Items from a data source
╔══

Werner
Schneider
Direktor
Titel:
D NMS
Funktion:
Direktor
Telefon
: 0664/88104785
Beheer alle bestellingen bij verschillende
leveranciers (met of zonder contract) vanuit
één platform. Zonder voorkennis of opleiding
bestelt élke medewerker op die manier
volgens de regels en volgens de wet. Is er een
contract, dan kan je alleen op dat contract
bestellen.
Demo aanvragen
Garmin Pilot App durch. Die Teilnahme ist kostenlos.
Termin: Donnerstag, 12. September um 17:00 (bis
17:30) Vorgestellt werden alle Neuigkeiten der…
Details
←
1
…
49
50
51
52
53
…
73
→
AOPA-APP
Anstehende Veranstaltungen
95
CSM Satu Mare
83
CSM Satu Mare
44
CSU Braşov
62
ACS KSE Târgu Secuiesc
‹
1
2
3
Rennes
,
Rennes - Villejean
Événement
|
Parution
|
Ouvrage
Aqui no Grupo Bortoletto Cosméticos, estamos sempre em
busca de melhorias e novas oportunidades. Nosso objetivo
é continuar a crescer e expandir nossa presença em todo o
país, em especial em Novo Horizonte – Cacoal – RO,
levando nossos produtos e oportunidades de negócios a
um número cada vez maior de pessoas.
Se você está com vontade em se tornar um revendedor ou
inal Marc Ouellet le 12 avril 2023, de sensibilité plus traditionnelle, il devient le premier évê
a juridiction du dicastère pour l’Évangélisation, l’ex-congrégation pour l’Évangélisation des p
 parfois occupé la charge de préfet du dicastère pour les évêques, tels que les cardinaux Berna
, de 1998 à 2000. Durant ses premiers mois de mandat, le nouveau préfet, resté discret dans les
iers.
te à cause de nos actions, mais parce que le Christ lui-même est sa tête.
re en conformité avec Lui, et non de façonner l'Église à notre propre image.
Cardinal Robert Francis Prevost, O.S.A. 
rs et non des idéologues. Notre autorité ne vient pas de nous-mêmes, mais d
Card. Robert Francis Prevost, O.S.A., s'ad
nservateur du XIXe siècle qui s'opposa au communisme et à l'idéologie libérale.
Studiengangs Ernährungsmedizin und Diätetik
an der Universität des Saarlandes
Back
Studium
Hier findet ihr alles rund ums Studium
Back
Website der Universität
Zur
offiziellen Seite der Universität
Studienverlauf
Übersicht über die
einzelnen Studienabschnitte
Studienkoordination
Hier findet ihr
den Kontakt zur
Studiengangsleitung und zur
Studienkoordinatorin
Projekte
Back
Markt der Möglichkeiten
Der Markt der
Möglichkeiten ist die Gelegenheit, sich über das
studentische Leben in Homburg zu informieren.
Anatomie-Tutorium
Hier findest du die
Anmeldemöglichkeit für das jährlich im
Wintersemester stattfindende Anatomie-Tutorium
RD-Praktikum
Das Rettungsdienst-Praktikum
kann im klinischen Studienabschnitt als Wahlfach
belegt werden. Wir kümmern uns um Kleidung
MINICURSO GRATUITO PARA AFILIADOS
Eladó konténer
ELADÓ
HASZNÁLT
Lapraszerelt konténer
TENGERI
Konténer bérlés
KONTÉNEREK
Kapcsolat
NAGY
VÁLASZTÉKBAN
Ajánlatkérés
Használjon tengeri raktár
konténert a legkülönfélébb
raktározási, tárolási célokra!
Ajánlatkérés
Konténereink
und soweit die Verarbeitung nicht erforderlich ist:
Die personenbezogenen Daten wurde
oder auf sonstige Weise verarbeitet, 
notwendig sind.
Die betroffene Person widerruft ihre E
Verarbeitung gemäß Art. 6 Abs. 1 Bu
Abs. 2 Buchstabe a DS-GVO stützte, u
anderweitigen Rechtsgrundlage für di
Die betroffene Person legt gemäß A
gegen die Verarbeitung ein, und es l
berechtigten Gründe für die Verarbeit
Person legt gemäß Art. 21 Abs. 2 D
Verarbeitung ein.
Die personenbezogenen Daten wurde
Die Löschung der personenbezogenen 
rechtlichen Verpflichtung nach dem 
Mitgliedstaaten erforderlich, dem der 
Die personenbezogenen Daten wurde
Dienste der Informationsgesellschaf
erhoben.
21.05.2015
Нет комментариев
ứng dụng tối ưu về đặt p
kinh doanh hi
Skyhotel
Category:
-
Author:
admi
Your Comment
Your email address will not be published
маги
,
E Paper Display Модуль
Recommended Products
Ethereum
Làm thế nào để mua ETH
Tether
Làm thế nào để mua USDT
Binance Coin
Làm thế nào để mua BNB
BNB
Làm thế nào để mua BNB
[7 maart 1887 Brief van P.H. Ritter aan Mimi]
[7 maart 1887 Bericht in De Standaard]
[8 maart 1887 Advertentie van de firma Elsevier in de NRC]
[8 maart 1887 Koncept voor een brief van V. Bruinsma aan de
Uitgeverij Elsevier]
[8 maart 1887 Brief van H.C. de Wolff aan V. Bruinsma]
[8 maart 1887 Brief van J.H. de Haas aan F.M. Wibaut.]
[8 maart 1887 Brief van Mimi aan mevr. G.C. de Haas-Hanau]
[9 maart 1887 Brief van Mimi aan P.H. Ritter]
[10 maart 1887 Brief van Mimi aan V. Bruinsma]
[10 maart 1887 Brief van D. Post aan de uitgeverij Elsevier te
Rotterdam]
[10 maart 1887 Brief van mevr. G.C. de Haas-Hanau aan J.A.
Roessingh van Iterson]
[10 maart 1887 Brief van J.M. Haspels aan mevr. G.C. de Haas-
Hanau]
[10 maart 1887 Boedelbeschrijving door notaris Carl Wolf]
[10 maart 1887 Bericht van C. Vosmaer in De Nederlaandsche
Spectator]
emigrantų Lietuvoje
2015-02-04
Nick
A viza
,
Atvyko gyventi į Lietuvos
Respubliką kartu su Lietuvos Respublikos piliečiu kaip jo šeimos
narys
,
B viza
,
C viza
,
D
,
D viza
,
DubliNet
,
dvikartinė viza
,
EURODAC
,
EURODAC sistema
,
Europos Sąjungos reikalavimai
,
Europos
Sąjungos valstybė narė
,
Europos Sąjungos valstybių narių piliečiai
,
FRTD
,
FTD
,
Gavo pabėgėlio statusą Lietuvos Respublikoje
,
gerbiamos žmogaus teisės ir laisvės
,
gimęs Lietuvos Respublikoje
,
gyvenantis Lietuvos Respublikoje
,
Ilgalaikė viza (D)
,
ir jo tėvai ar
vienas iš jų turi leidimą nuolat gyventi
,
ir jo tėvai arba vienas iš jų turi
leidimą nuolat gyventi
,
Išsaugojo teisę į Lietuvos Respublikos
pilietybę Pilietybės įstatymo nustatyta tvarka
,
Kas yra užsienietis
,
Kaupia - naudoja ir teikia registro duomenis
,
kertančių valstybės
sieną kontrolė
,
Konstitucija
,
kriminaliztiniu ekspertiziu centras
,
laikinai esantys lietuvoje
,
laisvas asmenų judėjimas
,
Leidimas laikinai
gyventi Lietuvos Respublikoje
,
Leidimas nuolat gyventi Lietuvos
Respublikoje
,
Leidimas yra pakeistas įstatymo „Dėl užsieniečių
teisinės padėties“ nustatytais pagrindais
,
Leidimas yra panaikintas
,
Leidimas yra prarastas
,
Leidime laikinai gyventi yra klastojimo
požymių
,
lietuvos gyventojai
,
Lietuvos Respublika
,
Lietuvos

╚══

Every record must be retyped so that it matches the original exactly.

TASK RESULT ▸
Werner
Schneider
Direktor
Titel:
D NMS
Funktion:
Direktor
Telefon
: 0664/88104785
Beheer alle bestellingen bij verschillende
leveranciers (met of zonder contract) vanuit
één platform. Zonder voorkennis of opleiding
bestelt élke medewerker op die manier
volgens de regels en volgens de wet. Is er een
contract, dan kan je alleen op dat contract
bestellen.
Demo aanvragen
Garmin Pilot App durch. Die Teilnahme ist kostenlos.
Termin: Donnerstag, 12. September um 17:00 (bis
17:30) Vorgestellt werden alle Neuigkeiten der…
Details
←
1
…
49
50
51
52
53
…
73
→
AOPA-APP
Anstehende Veranstaltungen
95
CSM Satu Mare
83
CSM Satu Mare
44
CSU Braşov
62
ACS KSE Târgu Secuiesc
‹
1
2
3
Rennes
,
Rennes - Villejean
Événement
|
Parution
|
Ouvrage
Aqui no Grupo Bortoletto Cosméticos, estamos sempre em
busca de melhorias e novas oportunidades. Nosso objetivo
é continuar a crescer e expandir nossa presença em todo o
país, em especial em Novo Horizonte – Cacoal – RO,
levando nossos produtos e oportunidades de negócios a
um número cada vez maior de pessoas.
Se você está com vontade em se tornar um revendedor ou
inal Marc Ouellet le 12 avril 2023, de sensibilité plus traditionnelle, il devient le premier évê
a juridiction du dicastère pour l’Évangélisation, l’ex-congrégation pour l’Évangélisation des p
 parfois occupé la charge de préfet du dicastère pour les évêques, tels que les cardinaux Berna
, de 1998 à 2000. Durant ses premiers mois de mandat, le nouveau préfet, resté discret dans les
iers.
te à cause de nos actions, mais parce que le Christ lui-même est sa tête.
re en conformité avec Lui, et non de façonner l'Église à notre propre image.
Cardinal Robert Francis Prevost, O.S.A. 
rs et non des idéologues. Notre autorité ne vient pas de nous-mêmes, mais d
Card. Robert Francis Prevost, O.S.A., s'ad
nservateur du XIXe siècle qui s'opposa au communisme et à l'idéologie libérale.
Studiengangs Ernährungsmedizin und Diätetik
an der Universität des Saarlandes
Back
Studium
Hier findet ihr alles rund ums Studium
Back
Website der Universität
Zur
offiziellen Seite der Universität
Studienverlauf
Übersicht über die
einzelnen Studienabschnitte
Studienkoordination
Hier findet ihr
den Kontakt zur
Studiengangsleitung und zur
Studienkoordinatorin
Projekte
Back
Markt der Möglichkeiten
Der Markt der
Möglichkeiten ist die Gelegenheit, sich über das
studentische Leben in Homburg zu informieren.
Anatomie-Tutorium
Hier findest du die
Anmeldemöglichkeit für das jährlich im
Wintersemester stattfindende Anatomie-Tutorium
RD-Praktikum
Das Rettungsdienst-Praktikum
kann im klinischen Studienabschnitt als Wahlfach
belegt werden. Wir kümmern uns um Kleidung
MINICURSO GRATUITO PARA AFILIADOS
Eladó konténer
ELADÓ
HASZNÁLT
Lapraszerelt konténer
TENGERI
Konténer bérlés
KONTÉNEREK
Kapcsolat
NAGY
VÁLASZTÉKBAN
Ajánlatkérés
Használjon tengeri raktár
konténert a legkülönfélébb
raktározási, tárolási célokra!
Ajánlatkérés
Konténereink
und soweit die Verarbeitung nicht erforderlich ist:
Die personenbezogenen Daten wurde
oder auf sonstige Weise verarbeitet, 
notwendig sind.
Die betroffene Person widerruft ihre E
Verarbeitung gemäß Art. 6 Abs. 1 Bu
Abs. 2 Buchstabe a DS-GVO stützte, u
anderweitigen Rechtsgrundlage für di
Die betroffene Person legt gemäß A
gegen die Verarbeitung ein, und es l
berechtigten Gründe für die Verarbeit
Person legt gemäß Art. 21 Abs. 2 D
Verarbeitung ein.
Die personenbezogenen Daten wurde
Die Löschung der personenbezogenen 
rechtlichen Verpflichtung nach dem 
Mitgliedstaaten erforderlich, dem der 
Die personenbezogenen Daten wurde
Dienste der Informationsgesellschaf
erhoben.
21.05.2015
Нет комментариев
ứng dụng tối ưu về đặt p
kinh doanh hi
Skyhotel
Category:
-
Author:
admi
Your Comment
Your email address will not be published
маги
,
E Paper Display Модуль
Recommended Products
Ethereum
Làm thế nào để mua ETH
Tether
Làm thế nào để mua USDT
Binance Coin
Làm thế nào để mua BNB
BNB
Làm thế nào để mua BNB
[7 maart 1887 Brief van P.H. Ritter aan Mimi]
[7 maart 1887 Bericht in De Standaard]
[8 maart 1887 Advertentie van de firma Elsevier in de NRC]
[8 maart 1887 Koncept voor een brief van V. Bruinsma aan de
Uitgeverij Elsevier]
[8 maart 1887 Brief van H.C. de Wolff aan V. Bruinsma]
[8 maart 1887 Brief van J.H. de Haas aan F.M. Wibaut.]
[8 maart 1887 Brief van Mimi aan mevr. G.C. de Haas-Hanau]
[9 maart 1887 Brief van Mimi aan P.H. Ritter]
[10 maart 1887 Brief van Mimi aan V. Bruinsma]
[10 maart 1887 Brief van D. Post aan de uitgeverij Elsevier te
Rotterdam]
[10 maart 1887 Brief van mevr. G.C. de Haas-Hanau aan J.A.
Roessingh van Iterson]
[10 maart 1887 Brief van J.M. Haspels aan mevr. G.C. de Haas-
Hanau]
[10 maart 1887 Boedelbeschrijving door notaris Carl Wolf]
[10 maart 1887 Bericht van C. Vosmaer in De Nederlaandsche
Spectator]
emigrantų Lietuvoje
2015-02-04
Nick
A viza
,
Atvyko gyventi į Lietuvos
Respubliką kartu su Lietuvos Respublikos piliečiu kaip jo šeimos
narys
,
B viza
,
C viza
,
D
,
D viza
,
DubliNet
,
dvikartinė viza
,
EURODAC
,
EURODAC sistema
,
Europos Sąjungos reikalavimai
,
Europos
Sąjungos valstybė narė
,
Europos Sąjungos valstybių narių piliečiai
,
FRTD
,
FTD
,
Gavo pabėgėlio statusą Lietuvos Respublikoje
,
gerbiamos žmogaus teisės ir laisvės
,
gimęs Lietuvos Respublikoje
,
gyvenantis Lietuvos Respublikoje
,
Ilgalaikė viza (D)
,
ir jo tėvai ar
vienas iš jų turi leidimą nuolat gyventi
,
ir jo tėvai arba vienas iš jų turi
leidimą nuolat gyventi
,
Išsaugojo teisę į Lietuvos Respublikos
pilietybę Pilietybės įstatymo nustatyta tvarka
,
Kas yra užsienietis
,
Kaupia - naudoja ir teikia registro duomenis
,
kertančių valstybės
sieną kontrolė
,
Konstitucija
,
kriminaliztiniu ekspertiziu centras
,
laikinai esantys lietuvoje
,
laisvas asmenų judėjimas
,
Leidimas laikinai
gyventi Lietuvos Respublikoje
,
Leidimas nuolat gyventi Lietuvos
Respublikoje
,
Leidimas yra pakeistas įstatymo „Dėl užsieniečių
teisinės padėties“ nustatytais pagrindais
,
Leidimas yra panaikintas
,
Leidimas yra prarastas
,
Leidime laikinai gyventi yra klastojimo
požymių
,
lietuvos gyventojai
,
Lietuvos Respublika
,
Lietuvos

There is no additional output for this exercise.